Crude oil prices have been climbing recently, in part in anticipation that OPEC would agree to freeze production at current levels or even trim output. But the IEA said: “If there is to be a production freeze, rather than a cut, the impact on physical oil supplies will be limited.”
Meanwhile, low oil prices are taking a toll on U.S. oil and gas companies, as well as the banks that lend them money. U.S. banking giant Wells Fargo saidThursday that a $1.1 billion increase in nonperforming loans to the oil and gas sector had pushed its non-accrual loan total to $12.2 billion. The bank’s provision for credit losses rose by $414 million from a year ago, due to losses “primarily related” to oil and gas companies, Wells Fargo said.
Bank of America, which reported a drop in earnings Thursday, said its provision for credit losses increased by $457 million, driven primarily by increased losses in the energy sector.
In other market news, the number of Americans filing for unemployment benefits fell last week, dropping to a level last seen in November 1973, as the labor market continues to strengthen despite lackluster economic growth. Initial claims for state unemployment benefits decreased 13,000 to a seasonally adjusted 253,000 for the week ended April 9, the Labor Department said Thursday.
And in Asia, currencies fell against the U.S. dollar after the Singapore central bank unexpectedly eased its interest-rate policy. The rising U.S. dollar makes it harder for U.S. manufacturers to compete against Asian rivals.
U.S. stock markets hardly budged Thursday. The Nasdaq composite index finished the trading day down 0.03 percent, while the Dow Jones industrial average was up 0.1 percent; Standard and Poor’s 500-stock index gained 0.02 percent.
Crude oil prices have been a major factor in U.S. markets as the price for the benchmark West Texas Intermediate grade dipped below $30 a barrel in January, a 12-year low. While giving a boost to consumers and dampening inflation, low crude–oil prices have rattled stock markets as well as bond markets, where the struggling oil sector has been driving high default rates.

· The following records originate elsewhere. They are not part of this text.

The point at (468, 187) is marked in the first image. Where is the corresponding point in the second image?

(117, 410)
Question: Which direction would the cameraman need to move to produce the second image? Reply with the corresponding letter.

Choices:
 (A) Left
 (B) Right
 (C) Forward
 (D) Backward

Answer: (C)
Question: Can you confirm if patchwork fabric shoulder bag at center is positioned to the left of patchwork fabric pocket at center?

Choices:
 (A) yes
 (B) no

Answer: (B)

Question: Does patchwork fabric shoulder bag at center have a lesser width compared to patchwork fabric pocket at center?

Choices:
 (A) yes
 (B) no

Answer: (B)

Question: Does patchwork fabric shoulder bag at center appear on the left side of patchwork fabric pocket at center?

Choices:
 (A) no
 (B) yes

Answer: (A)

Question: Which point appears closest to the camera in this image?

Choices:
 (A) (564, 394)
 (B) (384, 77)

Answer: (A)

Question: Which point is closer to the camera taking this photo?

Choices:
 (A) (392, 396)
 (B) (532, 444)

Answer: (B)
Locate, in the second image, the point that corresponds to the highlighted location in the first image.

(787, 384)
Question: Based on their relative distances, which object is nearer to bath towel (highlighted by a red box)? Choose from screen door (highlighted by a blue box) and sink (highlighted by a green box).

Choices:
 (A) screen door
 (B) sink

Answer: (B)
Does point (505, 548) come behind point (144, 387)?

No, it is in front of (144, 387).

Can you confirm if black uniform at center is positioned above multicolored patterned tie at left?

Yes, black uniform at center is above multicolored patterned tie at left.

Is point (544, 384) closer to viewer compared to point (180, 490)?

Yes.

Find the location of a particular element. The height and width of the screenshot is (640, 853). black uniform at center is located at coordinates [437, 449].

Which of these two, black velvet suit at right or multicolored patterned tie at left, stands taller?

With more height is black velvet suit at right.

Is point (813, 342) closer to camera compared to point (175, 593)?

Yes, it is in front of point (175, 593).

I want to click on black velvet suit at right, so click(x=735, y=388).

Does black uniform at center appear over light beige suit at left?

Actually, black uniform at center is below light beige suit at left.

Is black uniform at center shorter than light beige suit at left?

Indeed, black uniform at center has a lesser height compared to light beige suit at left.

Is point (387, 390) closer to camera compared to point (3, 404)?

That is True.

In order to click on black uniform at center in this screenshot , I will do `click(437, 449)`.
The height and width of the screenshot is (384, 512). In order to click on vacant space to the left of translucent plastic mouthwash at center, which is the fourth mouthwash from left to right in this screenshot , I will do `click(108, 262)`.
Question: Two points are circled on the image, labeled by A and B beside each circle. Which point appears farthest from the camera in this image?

The IEA said Thursday that petroleum demand would grow by 1.2 million barrels a day this year as India — where consumption is rising at an 8 percent annual rate — possibly replaces China as the “main engine of global demand growth.”
Meanwhile, low prices have discouraged oil companies from investing and, as a result, the U.S. shale oil boom has dissipated. By early April, the U.S. drilling-rig count had fallen nearly 80 percent from the October 2014 peak, the IEA noted. U.S. oil production reached as high as 9.6 million barrels a day in June 2015, according to the IEA, but this month slipped below 9 million barrels a day for the first time since October 2014.
Falling U.S. output is the main reason the IEA is forecasting a 700,000 barrel a day drop in non-OPEC oil production. “The much-anticipated slide in production of light, tight, oil in the United States is gathering pace,” the IEA said.